Writer-Director Steven Soderbergh has made a reputation for himself in Hollywood for producing big-budget Hollywood films that are always smarter than they appear. On paper, he would be the perfect man to bring forth the Panama Papers leak to the big screen. His resume, after all, is built on cons and heist films, and so shedding light on how the wealthy were getting away with their crimes, should have come second nature to him.
However, this proves too much for the acclaimed director who produces his weakest film in recent memory, making an Adam McKay wannabe feature, that is neither as entertaining or incisive as McKay’s work and flounders for too long without having anything to say.
To be fair, explaining how the one percent around the world were quietly using shell companies to garner more wealth without tax cuts, could seem like a boring subject to bring onscreen. But with a cast of Antonio Banderas, Meryl Streep, and Gary Oldman, the film shouldn’t have settled for mediocrity as comfortably as the Laundromat does.
While McKay has in recent years perfected (to the best of his abilities at least) making dry subject matters more approachable for the masses, his style never bordered on groan-inducing even if it was at times hokey.
Laundromat, however, is like a bad Adam McKay feature film. Featuring a similar style but not quite the subtlety of The Big Short director’s works, Laundromat hopes to make the tax evasion scandal more exciting to people through colorful narration that seems over the top at times and anecdotes that border on being cringy.
The film is also structured unusually, feeling more like a TV series with moving characters that add to the overall story the film is trying to tell without really being of much importance. Apart from Meryl Streep’s character Ellen Martin, who loses her husband in a ferry accident and gets into an insurance scam that leads her indirectly to the Bahamas and into the crosshairs of the firm in Panama managing the shell companies, fall in that category.
Gary Oldman and Antonio Banderas play the two attorneys who are running their firm Mossack Fonseca, through which they set up 214,000 shell companies around the world. To keep things interesting, Soderbergh has the two also play the narrators, breaking the fourth wall and smugly explaining the story.

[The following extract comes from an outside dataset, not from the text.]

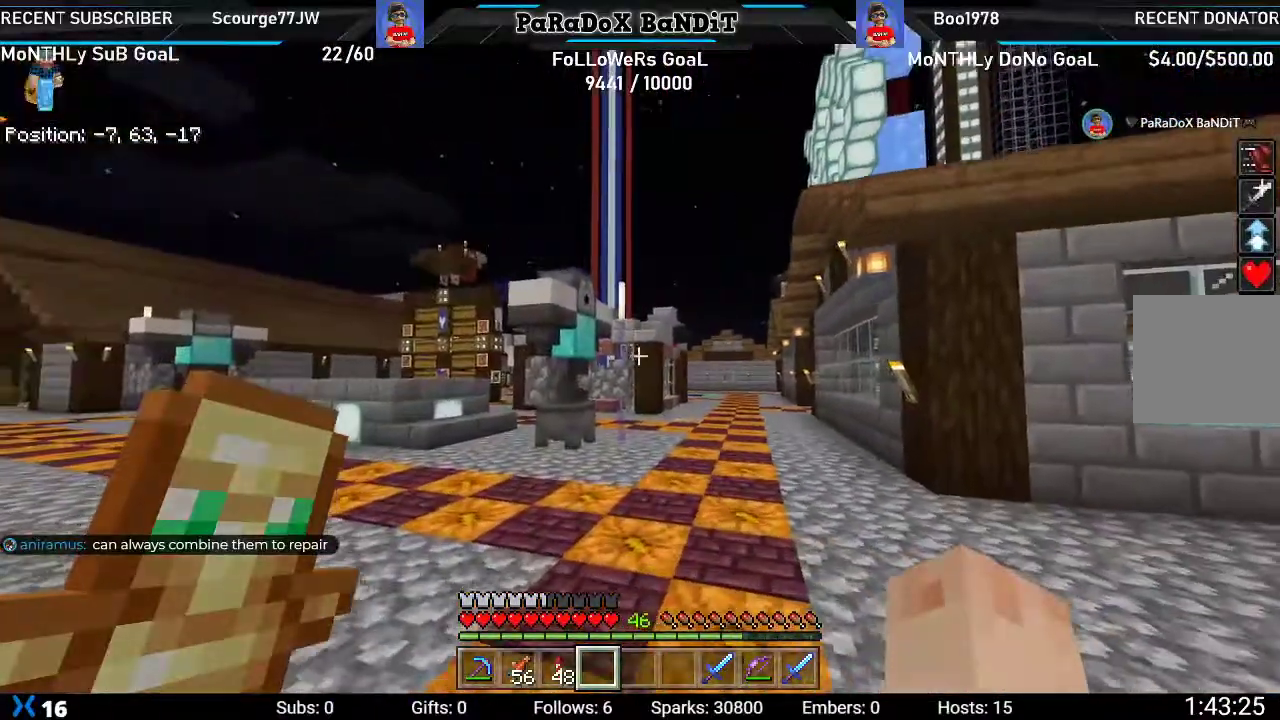
{"buttons": [], "left_stick": "up", "right_stick": "center", "events": [[67, "L1", "down"], [167, "L1", "up"], [250, "right_stick", "center"], [317, "L2", "down"], [383, "A", "down"], [467, "A", "up"], [483, "L2", "up"]]}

Their use feels a little irritating, given that the actors’ primary goal is to explain things to us in smugly and act for about ten minutes towards the end when they assume their roles. While Banderas is still bearable as the narrator (as Ramon Fonseca), Gary Oldman, as Jurgen Mossack and his co-narrator, is annoying to behold.
All this isn’t to say that the movie is unwatchable or a complete mess. The film does effectively manage to explain the events which lead to the leak and the powers the rich in the world can abuse to further their gain. It cannot be denied, however, that this is a low point for Soderbergh as he neglects a who’s who cast of A-Listers, as well as several outstanding supporting actors: Sharon Stone, David Schwimmer, and Jeffery Wright.
If Laundromat is trying to say something about the state of the wealthy in the world or the corrupt systems that assist them, it is too generic to mean anything. Scot Z. Burns’ screenplay lacks cohesion, but ultimately its Soderbergh who doesn’t know quite how to make this film click.
The lazy use of the fourth wall to fill us in on how everything unfolded would be fine if, for example, the film didn’t end with Meryl Streep, out of character, standing up and posing as the statue of liberty and talking about how there are still corrupt people in the world. The movie feels oddly patronizing at times, which is quite strange, given that there is nothing at all smart about it.